Sri Lanka is home to some of the most beautiful handwoven looms and batik garments. Although we often associate Sri Lanka with charitable aid, it is actually home to some of the most stunning and unique fashion statements. Typically, women in Sri Lanka wear sarees, whereas men wear sarongs; each of which are finely crafted to reach a gorgeous finish. However, in this day and age, people of Sri Lanka even incorporate some western influences into their traditional style. As a result, contemporary fashion in Sri Lanka is ever evolving, meaning that there’s something new to be learned each day.
It can’t be denied that colour has always been a huge factor of Sri Lankan fashion. Bright colours are used in a way that isn’t overpowering, and instead it’s ensured that each colour compliments one another. For example, you might find that blues are placed alongside oranges and yellows, whilst reds work with pinks and purples. Although these aren’t typical colour pairings in the west, they work extremely well together when done right. In Sri Lanka, they often present these colours in a variety of geometric prints, which ensures a clean finish.
A lot of women in Sri Lanka wear a saree every day, whilst others wear them for work purposes. For example, office women and schoolteachers are usually required to wear sarees. However, contemporary designers often modernise the garment through tie-dye techniques or modern linen. Similarly, batik designs and handwoven cotton fabrics are all the rage with contemporary designers. When it comes to special occasions, women in Sri Lanka will often get themselves a new saree. Much like western dresses, you’ll find sarees for both everyday wear and special occasions.
A sarong is the traditional male garment in Sri Lanka and is originally a tube of fabric that gets folded and tied at the waist to form different lengths. In Sri Lanka, men from all walks of life wear sarongs, whether it be in a traditional or contemporary fashion. As with sarees, modern designers have re-adapted the sarong in a variety of ways, introducing the likes of denim and astronaut prints.
Batik refers to the concept of drawing patterns on clothing using wax and soaking the garment in colourful dyes. This idea was brought to Sri Lanka from Indonesia over 100 years ago and has dominated the contemporary fashion sphere in Sri Lanka since. This technique allows designers to seamlessly tread the balance between traditional and contemporary practices.
The weather is Sri Lanka is rather hot, meaning that lightweight fabric is an essential; linen is the perfect example of this. Delicate, clean-cut, and simple are among the best terms to describe linen, which is why its used to craft sarongs, dresses, and shirts alike.

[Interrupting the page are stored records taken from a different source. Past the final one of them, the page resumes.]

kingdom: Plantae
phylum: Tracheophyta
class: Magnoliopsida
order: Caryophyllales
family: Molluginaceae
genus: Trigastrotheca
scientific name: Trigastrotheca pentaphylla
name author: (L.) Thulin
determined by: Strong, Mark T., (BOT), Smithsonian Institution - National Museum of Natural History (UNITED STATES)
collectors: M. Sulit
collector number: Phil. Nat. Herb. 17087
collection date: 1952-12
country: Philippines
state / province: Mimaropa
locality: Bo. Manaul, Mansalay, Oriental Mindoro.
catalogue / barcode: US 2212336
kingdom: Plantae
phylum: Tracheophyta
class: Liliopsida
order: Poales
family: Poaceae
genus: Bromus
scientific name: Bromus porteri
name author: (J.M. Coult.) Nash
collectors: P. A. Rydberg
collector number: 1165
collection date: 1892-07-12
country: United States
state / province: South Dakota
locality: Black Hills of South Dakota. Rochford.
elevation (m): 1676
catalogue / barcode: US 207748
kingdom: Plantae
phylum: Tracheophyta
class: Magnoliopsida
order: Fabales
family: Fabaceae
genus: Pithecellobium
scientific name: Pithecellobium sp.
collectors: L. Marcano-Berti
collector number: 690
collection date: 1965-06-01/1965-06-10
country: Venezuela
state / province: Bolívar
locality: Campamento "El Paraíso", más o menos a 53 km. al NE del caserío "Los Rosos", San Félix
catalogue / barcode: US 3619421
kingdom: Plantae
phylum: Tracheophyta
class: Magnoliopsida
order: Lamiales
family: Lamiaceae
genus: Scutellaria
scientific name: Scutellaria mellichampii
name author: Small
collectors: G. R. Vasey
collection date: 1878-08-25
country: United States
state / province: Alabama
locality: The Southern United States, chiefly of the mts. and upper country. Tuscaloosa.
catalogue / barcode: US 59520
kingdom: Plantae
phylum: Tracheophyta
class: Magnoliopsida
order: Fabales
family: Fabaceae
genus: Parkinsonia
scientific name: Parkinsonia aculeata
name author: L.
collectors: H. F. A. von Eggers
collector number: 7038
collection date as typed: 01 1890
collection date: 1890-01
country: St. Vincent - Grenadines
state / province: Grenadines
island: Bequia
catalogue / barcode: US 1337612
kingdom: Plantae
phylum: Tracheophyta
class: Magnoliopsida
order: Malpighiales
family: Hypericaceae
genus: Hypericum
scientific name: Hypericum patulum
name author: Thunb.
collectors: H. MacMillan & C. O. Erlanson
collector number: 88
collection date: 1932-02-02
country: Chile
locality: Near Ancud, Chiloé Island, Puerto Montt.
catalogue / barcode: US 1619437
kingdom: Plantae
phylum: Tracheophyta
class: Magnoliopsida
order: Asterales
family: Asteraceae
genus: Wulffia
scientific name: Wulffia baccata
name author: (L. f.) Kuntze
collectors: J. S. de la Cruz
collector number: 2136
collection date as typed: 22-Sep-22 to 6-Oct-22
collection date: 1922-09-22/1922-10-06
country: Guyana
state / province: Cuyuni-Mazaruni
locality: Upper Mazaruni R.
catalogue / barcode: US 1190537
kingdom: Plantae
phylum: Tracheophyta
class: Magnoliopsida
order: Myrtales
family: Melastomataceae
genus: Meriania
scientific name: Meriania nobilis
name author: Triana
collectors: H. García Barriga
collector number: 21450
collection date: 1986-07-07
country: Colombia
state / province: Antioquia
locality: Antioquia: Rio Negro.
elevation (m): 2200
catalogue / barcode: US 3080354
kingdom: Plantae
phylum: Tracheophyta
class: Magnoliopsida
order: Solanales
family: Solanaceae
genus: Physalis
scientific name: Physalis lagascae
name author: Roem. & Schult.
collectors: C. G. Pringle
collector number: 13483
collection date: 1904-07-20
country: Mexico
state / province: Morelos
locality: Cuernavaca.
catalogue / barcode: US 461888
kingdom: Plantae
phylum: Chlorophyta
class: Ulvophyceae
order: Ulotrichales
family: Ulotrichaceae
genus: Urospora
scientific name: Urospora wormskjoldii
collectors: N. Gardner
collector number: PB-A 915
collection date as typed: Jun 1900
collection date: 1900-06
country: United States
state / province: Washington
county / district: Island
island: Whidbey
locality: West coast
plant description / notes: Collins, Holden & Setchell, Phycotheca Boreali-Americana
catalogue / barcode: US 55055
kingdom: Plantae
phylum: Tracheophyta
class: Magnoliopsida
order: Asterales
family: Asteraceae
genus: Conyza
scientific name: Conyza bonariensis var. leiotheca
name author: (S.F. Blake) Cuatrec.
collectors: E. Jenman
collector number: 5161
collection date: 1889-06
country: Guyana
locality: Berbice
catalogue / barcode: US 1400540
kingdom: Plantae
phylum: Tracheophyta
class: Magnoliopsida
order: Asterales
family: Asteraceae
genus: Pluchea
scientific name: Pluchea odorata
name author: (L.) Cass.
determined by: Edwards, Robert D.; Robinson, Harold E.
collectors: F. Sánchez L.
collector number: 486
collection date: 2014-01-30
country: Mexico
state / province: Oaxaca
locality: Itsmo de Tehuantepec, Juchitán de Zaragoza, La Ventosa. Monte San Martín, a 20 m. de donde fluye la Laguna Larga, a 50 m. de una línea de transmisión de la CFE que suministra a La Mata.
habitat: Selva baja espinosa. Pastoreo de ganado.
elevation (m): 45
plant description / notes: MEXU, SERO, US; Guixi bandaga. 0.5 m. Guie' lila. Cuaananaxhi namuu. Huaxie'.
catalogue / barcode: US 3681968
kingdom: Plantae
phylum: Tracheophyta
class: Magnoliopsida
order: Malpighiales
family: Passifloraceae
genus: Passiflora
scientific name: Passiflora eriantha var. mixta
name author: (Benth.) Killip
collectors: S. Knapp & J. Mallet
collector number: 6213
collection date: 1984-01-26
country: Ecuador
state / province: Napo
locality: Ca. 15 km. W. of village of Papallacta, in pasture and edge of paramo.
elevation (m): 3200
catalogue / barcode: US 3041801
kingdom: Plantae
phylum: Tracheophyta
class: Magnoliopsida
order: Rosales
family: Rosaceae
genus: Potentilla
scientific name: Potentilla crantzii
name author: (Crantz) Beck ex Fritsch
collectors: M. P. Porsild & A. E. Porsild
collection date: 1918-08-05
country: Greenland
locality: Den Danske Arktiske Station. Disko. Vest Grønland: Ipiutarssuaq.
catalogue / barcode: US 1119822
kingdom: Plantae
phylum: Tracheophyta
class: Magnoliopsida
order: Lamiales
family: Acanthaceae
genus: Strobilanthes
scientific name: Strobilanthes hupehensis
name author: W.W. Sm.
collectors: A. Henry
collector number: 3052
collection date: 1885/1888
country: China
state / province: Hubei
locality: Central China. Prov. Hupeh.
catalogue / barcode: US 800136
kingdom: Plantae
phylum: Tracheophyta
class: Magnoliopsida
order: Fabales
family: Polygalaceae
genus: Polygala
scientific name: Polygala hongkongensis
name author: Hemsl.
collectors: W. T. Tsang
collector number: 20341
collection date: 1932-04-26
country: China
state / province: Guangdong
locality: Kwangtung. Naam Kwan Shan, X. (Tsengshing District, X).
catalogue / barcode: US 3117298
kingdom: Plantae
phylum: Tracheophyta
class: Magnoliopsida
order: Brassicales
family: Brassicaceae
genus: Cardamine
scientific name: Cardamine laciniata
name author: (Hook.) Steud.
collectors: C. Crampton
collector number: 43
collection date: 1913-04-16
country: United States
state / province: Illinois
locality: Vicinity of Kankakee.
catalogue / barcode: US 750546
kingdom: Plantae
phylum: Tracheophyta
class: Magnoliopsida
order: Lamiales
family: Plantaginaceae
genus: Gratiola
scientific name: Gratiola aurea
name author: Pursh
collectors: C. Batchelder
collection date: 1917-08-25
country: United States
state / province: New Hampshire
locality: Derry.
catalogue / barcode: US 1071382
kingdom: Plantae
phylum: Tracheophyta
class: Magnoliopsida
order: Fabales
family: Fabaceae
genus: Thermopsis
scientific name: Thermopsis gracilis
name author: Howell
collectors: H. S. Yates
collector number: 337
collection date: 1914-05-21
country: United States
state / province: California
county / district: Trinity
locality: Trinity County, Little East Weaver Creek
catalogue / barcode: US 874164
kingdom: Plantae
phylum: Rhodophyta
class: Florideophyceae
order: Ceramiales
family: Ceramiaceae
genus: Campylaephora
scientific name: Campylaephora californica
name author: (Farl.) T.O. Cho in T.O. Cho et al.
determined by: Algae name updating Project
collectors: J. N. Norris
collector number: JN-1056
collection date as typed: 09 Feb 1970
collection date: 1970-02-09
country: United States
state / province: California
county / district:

Sustainability is something that has swept the fashion industry as of recent, with consumers and designers alike being more aware of their impact on the environment. Despite this, huge corporations still tend to burn unwanted fabric or send it to landfills. However, in Sri Lanka, these leftover materials are used to make additional garments, reducing waste and helping the environment.
The handloom has been used for centuries in Sri Lanka when it comes to crafting sarongs and sarees. On top of this, companies are now using them to make the likes of duvets, table covers, placemats, and napkins. This intricate craftmanship is displayed through the finish garment, leaving you with a charm that is unmatched by industrial production.
It’s no wonder why Sri Lanka is so fashion forward when it comes to this hybrid of old and new practices that create something beautiful.